About Remote Reach

Note Remote Reach is currently supported on these Digi devices: IX25.

Remote Reach is a Digi Remote Manager feature for securely connecting to reachable devices that are on the same network as your Digi device. Instead of exposing public IP addresses, opening firewall ports, or building custom VPN and routing configurations, Remote Reach uses your Digi device as the access path to downstream devices on or behind the network.

Remote Reach is primarily intended for connecting to devices near the Digi router, such as devices on the router's LAN, Wi-Fi network, or serial connection. Examples include point-of-sale systems, web-based management interfaces, industrial controllers, servers, and other on-site systems.

Why Remote Reach

Use Remote Reach when you need browser-based access to equipment at a remote site without dispatching a technician or changing the site network design. Remote Reach can help teams reduce time to recovery for remote systems such as:

  • Web management interfaces for equipment on the local network

  • Windows systems that support RDP

  • Linux, macOS, or other systems that support VNC or SSH

  • Industrial equipment or controllers connected by serial interface

  • Other systems reachable through supported protocols

Remote Reach is designed to provide a simpler alternative to public IP addressing, exposed firewall ports, or a separate third-party remote access tool.

Supported connection types

Remote Reach supports commonly used remote access protocols, including:

  • HTTP and HTTPS for web management interfaces

  • SSH for command-line access

  • Telnet for legacy command-line access

  • RDP for Windows Remote Desktop access

  • VNC for remote desktop access

  • Serial access for equipment connected to the Digi router by serial cable

The available connection types can vary based on the endpoint configuration and the capabilities of the target device.

How Remote Reach works

Remote Reach uses a secure WebRTC-based connection between the user's browser and the Digi router. Because the connection is browser-based, users do not need to install a separate client application to start a Remote Reach session.

Remote Reach setup process

Remote Reach setup has three parts:

  • Enabling Remote Reach for the account via the account settings in Digi Remote Manager.

  • Using a template to install the Remote Reach files on the Digi device(s).

    Tip Remote Reach cannot be enabled in the device's settings. You must enable Remote Reach with a template, even if you only want to use Remote Reach on one device.

  • Discovering, configuring, and adding device endpoints to Remote Reach.

For more information about this process, see Workflow | Remote Reach implementation.

Endpoints

An endpoint is a saved downstream device or service that Remote Reach can access through the Digi device's network. Each endpoint includes information such as a name, the IP address, and one or more services or protocols used to connect to that target.

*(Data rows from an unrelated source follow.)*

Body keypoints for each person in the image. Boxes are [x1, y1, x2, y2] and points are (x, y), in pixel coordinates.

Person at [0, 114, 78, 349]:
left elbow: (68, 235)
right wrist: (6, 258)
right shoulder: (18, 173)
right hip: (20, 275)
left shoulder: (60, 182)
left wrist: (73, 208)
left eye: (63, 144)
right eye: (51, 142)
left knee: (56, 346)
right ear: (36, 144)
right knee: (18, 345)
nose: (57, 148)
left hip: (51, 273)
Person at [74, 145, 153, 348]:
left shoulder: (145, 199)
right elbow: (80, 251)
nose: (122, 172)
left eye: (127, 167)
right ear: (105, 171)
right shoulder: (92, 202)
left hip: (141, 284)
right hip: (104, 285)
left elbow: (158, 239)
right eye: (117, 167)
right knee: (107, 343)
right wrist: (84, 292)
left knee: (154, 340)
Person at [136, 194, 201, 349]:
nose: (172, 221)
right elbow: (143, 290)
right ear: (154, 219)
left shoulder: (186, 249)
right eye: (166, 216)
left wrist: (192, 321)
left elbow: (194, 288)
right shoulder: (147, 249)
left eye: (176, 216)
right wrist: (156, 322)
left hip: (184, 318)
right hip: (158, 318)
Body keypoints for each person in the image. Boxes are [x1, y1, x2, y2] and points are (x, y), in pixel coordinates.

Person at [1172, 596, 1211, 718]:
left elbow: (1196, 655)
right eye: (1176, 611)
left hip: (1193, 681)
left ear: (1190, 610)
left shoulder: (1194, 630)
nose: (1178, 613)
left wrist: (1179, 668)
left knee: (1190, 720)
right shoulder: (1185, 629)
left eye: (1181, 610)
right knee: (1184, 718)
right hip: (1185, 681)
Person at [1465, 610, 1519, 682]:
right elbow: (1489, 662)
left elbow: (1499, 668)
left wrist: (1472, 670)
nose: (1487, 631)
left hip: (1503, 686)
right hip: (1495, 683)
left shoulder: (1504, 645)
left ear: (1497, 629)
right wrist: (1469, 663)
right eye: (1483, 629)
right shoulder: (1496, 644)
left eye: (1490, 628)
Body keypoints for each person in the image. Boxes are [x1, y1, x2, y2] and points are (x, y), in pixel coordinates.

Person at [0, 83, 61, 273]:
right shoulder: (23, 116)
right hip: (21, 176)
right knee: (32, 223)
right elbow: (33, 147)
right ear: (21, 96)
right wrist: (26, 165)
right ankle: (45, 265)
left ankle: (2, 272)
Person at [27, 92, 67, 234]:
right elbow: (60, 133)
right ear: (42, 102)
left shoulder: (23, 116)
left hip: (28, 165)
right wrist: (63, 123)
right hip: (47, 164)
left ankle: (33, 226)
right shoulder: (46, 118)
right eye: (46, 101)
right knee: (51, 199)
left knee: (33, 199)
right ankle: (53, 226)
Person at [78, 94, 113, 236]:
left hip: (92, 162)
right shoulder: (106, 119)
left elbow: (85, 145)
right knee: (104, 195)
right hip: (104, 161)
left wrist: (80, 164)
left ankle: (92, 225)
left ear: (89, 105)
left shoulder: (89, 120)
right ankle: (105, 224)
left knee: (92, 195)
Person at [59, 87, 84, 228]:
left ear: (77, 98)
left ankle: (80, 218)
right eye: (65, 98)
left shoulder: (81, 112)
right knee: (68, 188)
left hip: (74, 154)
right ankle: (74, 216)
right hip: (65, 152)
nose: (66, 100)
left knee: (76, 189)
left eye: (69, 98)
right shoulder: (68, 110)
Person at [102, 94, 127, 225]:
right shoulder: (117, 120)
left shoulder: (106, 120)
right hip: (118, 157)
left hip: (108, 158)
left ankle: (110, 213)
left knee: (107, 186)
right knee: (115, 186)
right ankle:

For example, an endpoint might represent a point-of-sale computer with RDP enabled, a server with an HTTPS management interface, or an industrial controller available through a serial connection.

Security notes

Remote Reach is designed to avoid exposing public IP addresses or inbound firewall ports for downstream equipment. Remote Reach sessions are encrypted, and the preferred data path is peer-to-peer between the browser and the Digi router.

You are still responsible for authenticating to the downstream device. For example, when connecting to an HTTPS management interface that uses a self-signed certificate, the browser may display a certificate warning similar to the warning shown when accessing that same interface locally.